» Exercise instructions: Word for word, copy all of the entries.

[Extracted records]
--

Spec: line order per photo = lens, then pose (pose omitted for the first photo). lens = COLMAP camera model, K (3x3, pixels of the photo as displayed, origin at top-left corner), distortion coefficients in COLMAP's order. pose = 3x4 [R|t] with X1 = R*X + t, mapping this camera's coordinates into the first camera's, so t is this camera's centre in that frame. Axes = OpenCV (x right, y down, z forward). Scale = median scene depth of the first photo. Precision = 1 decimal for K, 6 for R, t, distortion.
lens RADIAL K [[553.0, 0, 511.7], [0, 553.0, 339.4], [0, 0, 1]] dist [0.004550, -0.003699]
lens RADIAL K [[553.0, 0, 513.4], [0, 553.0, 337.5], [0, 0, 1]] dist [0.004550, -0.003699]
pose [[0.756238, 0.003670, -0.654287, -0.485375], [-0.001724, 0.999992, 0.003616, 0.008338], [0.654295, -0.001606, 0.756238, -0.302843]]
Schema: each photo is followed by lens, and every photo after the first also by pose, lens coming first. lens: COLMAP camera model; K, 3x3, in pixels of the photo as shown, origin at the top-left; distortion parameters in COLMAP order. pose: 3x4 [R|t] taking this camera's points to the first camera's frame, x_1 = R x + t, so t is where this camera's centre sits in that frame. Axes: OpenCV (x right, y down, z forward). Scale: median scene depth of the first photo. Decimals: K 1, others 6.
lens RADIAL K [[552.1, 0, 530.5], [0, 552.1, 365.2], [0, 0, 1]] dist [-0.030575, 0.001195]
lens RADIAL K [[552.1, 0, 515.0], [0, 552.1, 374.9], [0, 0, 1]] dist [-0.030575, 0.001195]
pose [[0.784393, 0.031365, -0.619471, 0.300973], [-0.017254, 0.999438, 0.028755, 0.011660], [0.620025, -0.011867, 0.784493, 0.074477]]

--

» Written response:
Spec: line order per photo = lens, then pose (pose omitted for the first photo). lens = COLMAP camera model, K (3x3, pixels of the photo as displayed, origin at top-left corner), distortion coefficients in COLMAP's order. pose = 3x4 [R|t] with X1 = R*X + t, mapping this camera's coordinates into the first camera's, so t is this camera's centre in that frame. Axes = OpenCV (x right, y down, z forward). Scale = median scene depth of the first photo. Precision = 1 decimal for K, 6 for R, t, distortion.
lens RADIAL K [[553.0, 0, 511.7], [0, 553.0, 339.4], [0, 0, 1]] dist [0.004550, -0.003699]
lens RADIAL K [[553.0, 0, 513.4], [0, 553.0, 337.5], [0, 0, 1]] dist [0.004550, -0.003699]
pose [[0.756238, 0.003670, -0.654287, -0.485375], [-0.001724, 0.999992, 0.003616, 0.008338], [0.654295, -0.001606, 0.756238, -0.302843]]
Schema: each photo is followed by lens, and every photo after the first also by pose, lens coming first. lens: COLMAP camera model; K, 3x3, in pixels of the photo as shown, origin at the top-left; distortion parameters in COLMAP order. pose: 3x4 [R|t] taking this camera's points to the first camera's frame, x_1 = R x + t, so t is where this camera's centre sits in that frame. Axes: OpenCV (x right, y down, z forward). Scale: median scene depth of the first photo. Decimals: K 1, others 6.
lens RADIAL K [[552.1, 0, 530.5], [0, 552.1, 365.2], [0, 0, 1]] dist [-0.030575, 0.001195]
lens RADIAL K [[552.1, 0, 515.0], [0, 552.1, 374.9], [0, 0, 1]] dist [-0.030575, 0.001195]
pose [[0.784393, 0.031365, -0.619471, 0.300973], [-0.017254, 0.999438, 0.028755, 0.011660], [0.620025, -0.011867, 0.784493, 0.074477]]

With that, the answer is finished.